Çünkü ifade hürriyeti belli şartlar altında ve belli durumlarda sınırlanması gereken bir hürriyettir. İfade hürriyetini sınırsız olarak tahayyül etmek, aslında bu hürriyetin kendisini reddetmektir. Çünkü bu hürriyetin sınırsız olması, başkalarının haklarına tecavüzün meşru olduğu gibi, kabul edilemez bir sonuç doğuracaktır.
Çünkü insanların kendilerini ifade etmeleri kişisel gelişimleri ve mutluluklarını netice verdiği gibi tüm toplumun refahına da katkıda bulunacaktır. Bu nedenle toplumdaki insanların kendilerini serbestçe ifade edebilmeleri gerekir. Ancak şiddete teşvik etmeden ve kamu düzenini bozmadan. Eğer bir kısım kişiler ifade hürriyetini kötüye kullanarak şiddet çağrısı yapar ya da kamu düzenini bozarlarsa devlet her zaman bu insanları cezalandırma hakkına sahiptir ve bu hakkını da etkin bir şekilde kullanabilmelidir.

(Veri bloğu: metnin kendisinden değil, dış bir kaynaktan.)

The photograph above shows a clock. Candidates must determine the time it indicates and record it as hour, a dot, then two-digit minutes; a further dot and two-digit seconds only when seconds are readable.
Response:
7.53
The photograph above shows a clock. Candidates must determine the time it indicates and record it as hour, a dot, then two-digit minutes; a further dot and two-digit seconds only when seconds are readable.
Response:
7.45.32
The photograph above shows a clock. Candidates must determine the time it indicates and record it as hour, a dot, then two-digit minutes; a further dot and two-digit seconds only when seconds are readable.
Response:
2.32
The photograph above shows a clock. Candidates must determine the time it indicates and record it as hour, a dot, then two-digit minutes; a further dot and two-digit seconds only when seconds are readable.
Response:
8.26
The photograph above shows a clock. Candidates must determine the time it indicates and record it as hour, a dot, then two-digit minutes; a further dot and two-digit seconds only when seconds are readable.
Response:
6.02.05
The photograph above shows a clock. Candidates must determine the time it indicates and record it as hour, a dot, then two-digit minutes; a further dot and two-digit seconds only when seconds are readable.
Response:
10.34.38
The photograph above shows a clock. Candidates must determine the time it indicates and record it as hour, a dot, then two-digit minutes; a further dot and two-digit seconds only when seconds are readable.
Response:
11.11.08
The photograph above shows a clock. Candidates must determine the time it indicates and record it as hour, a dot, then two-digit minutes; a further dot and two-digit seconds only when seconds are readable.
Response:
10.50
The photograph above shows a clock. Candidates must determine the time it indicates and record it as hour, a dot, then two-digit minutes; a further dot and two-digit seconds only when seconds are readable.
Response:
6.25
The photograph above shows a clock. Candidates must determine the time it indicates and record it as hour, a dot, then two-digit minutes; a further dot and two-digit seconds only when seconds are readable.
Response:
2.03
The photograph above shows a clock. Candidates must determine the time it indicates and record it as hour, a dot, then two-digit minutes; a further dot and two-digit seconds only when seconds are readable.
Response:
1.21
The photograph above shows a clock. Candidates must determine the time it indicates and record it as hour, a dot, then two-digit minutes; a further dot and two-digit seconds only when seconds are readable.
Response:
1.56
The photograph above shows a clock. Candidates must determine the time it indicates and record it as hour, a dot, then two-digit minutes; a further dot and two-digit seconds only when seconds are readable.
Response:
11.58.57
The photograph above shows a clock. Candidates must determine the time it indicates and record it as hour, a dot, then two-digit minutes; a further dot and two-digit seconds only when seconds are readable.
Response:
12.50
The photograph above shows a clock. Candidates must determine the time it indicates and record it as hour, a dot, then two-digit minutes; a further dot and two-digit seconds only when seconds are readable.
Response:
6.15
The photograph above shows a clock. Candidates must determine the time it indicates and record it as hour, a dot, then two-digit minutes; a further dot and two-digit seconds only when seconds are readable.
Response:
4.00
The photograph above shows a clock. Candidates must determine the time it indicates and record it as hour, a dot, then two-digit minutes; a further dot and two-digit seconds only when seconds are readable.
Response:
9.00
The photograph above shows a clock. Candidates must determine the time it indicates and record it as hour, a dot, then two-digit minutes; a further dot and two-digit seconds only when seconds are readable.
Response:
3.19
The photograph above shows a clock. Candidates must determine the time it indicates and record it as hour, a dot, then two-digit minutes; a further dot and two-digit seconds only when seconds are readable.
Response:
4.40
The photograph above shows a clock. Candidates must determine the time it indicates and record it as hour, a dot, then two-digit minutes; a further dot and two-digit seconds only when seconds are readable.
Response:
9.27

Hürriyetin sınırlarını genişletmek yada hürriyet çıtasını yükseltmek, doğası gereği özgürlük ve güvenlik arasında bir denge kurmayı gerektirir. Bu dengeyi sağlamak da sorusuz aşılabilen bir süreç değildir. Bu süreçte bazen bu hürriyetleri kullananların tutumu, bazen de ulusal uygularımızı denetleyen İnsan Hakları Mahkemesinin Kararları şevk kırıcı olabilmektedir. Zaten mahkeme kararlarının, hiçbir etki altında kalmadan daima saf hukuku yansıttığını söylemek iddialı bir ifadedir.
Bu nedenle İnsan Hakları Mahkemesi Kararlarında da eleştirilecek bir çok husus vardır. Ancak, bu mahkeme kararları bir standardı ifade ettiklerinden ve ülkemiz için bağlayıcı olduklarından dikkatle okunmaları gerekir. Yine de bunlar ve bunlara benzer olumsuzluklar özgürlüklerden bir geri dönüşe bahane edilmemelidir.